◆ **What the task asks**
Reproduce the listing below word for word and exclude any picture.

◆ **Material provided**
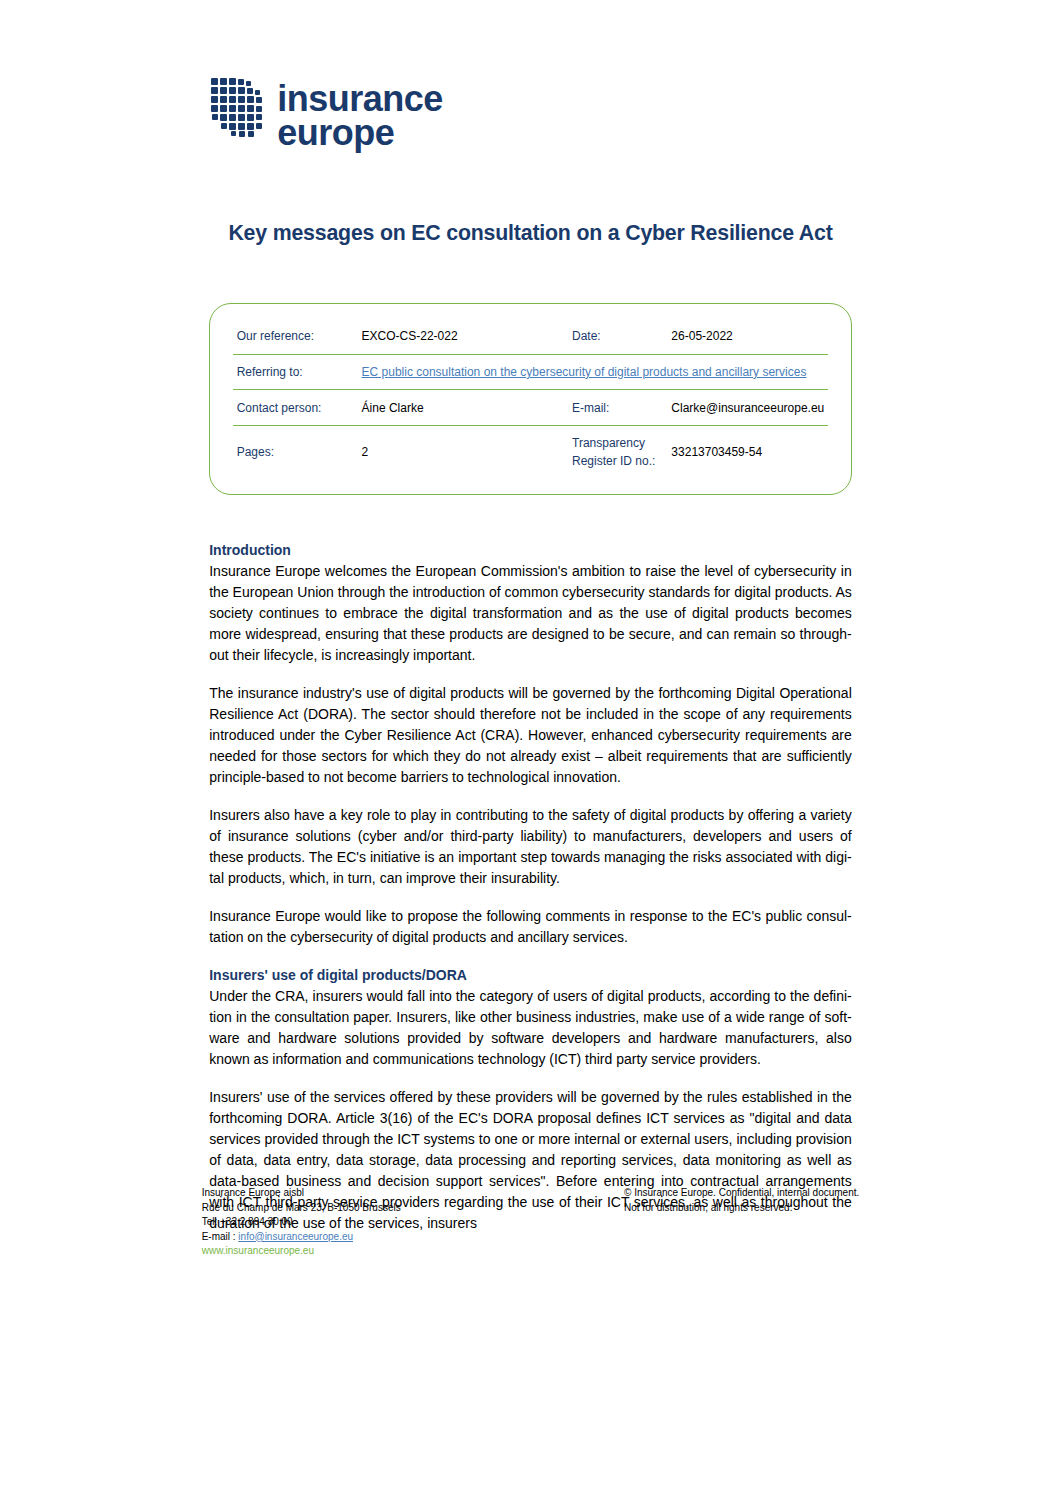insurance
europe
Key messages on EC consultation on a Cyber Resilience Act
| Our reference: | EXCO-CS-22-022 | Date: | 26-05-2022 |
| Referring to: | EC public consultation on the cybersecurity of digital products and ancillary services |
| Contact person: | Áine Clarke | E-mail: | Clarke@insuranceeurope.eu |
| Pages: | 2 | Transparency Register ID no.: | 33213703459-54 |
Introduction
Insurance Europe welcomes the European Commission's ambition to raise the level of cybersecurity in the European Union through the introduction of common cybersecurity standards for digital products. As society continues to embrace the digital transformation and as the use of digital products becomes more widespread, ensuring that these products are designed to be secure, and can remain so throughout their lifecycle, is increasingly important.
The insurance industry's use of digital products will be governed by the forthcoming Digital Operational Resilience Act (DORA). The sector should therefore not be included in the scope of any requirements introduced under the Cyber Resilience Act (CRA). However, enhanced cybersecurity requirements are needed for those sectors for which they do not already exist – albeit requirements that are sufficiently principle-based to not become barriers to technological innovation.
Insurers also have a key role to play in contributing to the safety of digital products by offering a variety of insurance solutions (cyber and/or third-party liability) to manufacturers, developers and users of these products. The EC's initiative is an important step towards managing the risks associated with digital products, which, in turn, can improve their insurability.
Insurance Europe would like to propose the following comments in response to the EC's public consultation on the cybersecurity of digital products and ancillary services.
Insurers' use of digital products/DORA
Under the CRA, insurers would fall into the category of users of digital products, according to the definition in the consultation paper. Insurers, like other business industries, make use of a wide range of software and hardware solutions provided by software developers and hardware manufacturers, also known as information and communications technology (ICT) third party service providers.
Insurers' use of the services offered by these providers will be governed by the rules established in the forthcoming DORA. Article 3(16) of the EC's DORA proposal defines ICT services as "digital and data services provided through the ICT systems to one or more internal or external users, including provision of data, data entry, data storage, data processing and reporting services, data monitoring as well as data-based business and decision support services". Before entering into contractual arrangements with ICT third-party service providers regarding the use of their ICT services, as well as throughout the duration of the use of the services, insurers
Insurance Europe aisbl
Rue du Champ de Mars 23, B-1050 Brussels
Tel: +32 2 894 30 00
E-mail : info@insuranceeurope.eu
www.insuranceeurope.eu
© Insurance Europe. Confidential, internal document.
Not for distribution, all rights reserved.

◆ **Completed task**
insurance
europe
Key messages on EC consultation on a Cyber Resilience Act
| Our reference: | EXCO-CS-22-022 | Date: | 26-05-2022 |
| Referring to: | EC public consultation on the cybersecurity of digital products and ancillary services |
| Contact person: | Áine Clarke | E-mail: | Clarke@insuranceeurope.eu |
| Pages: | 2 | Transparency Register ID no.: | 33213703459-54 |
Introduction
Insurance Europe welcomes the European Commission's ambition to raise the level of cybersecurity in the European Union through the introduction of common cybersecurity standards for digital products. As society continues to embrace the digital transformation and as the use of digital products becomes more widespread, ensuring that these products are designed to be secure, and can remain so throughout their lifecycle, is increasingly important.
The insurance industry's use of digital products will be governed by the forthcoming Digital Operational Resilience Act (DORA). The sector should therefore not be included in the scope of any requirements introduced under the Cyber Resilience Act (CRA). However, enhanced cybersecurity requirements are needed for those sectors for which they do not already exist – albeit requirements that are sufficiently principle-based to not become barriers to technological innovation.
Insurers also have a key role to play in contributing to the safety of digital products by offering a variety of insurance solutions (cyber and/or third-party liability) to manufacturers, developers and users of these products. The EC's initiative is an important step towards managing the risks associated with digital products, which, in turn, can improve their insurability.
Insurance Europe would like to propose the following comments in response to the EC's public consultation on the cybersecurity of digital products and ancillary services.
Insurers' use of digital products/DORA
Under the CRA, insurers would fall into the category of users of digital products, according to the definition in the consultation paper. Insurers, like other business industries, make use of a wide range of software and hardware solutions provided by software developers and hardware manufacturers, also known as information and communications technology (ICT) third party service providers.
Insurers' use of the services offered by these providers will be governed by the rules established in the forthcoming DORA. Article 3(16) of the EC's DORA proposal defines ICT services as "digital and data services provided through the ICT systems to one or more internal or external users, including provision of data, data entry, data storage, data processing and reporting services, data monitoring as well as data-based business and decision support services". Before entering into contractual arrangements with ICT third-party service providers regarding the use of their ICT services, as well as throughout the duration of the use of the services, insurers
Insurance Europe aisbl
Rue du Champ de Mars 23, B-1050 Brussels
Tel: +32 2 894 30 00
E-mail : info@insuranceeurope.eu
www.insuranceeurope.eu
© Insurance Europe. Confidential, internal document.
Not for distribution, all rights reserved.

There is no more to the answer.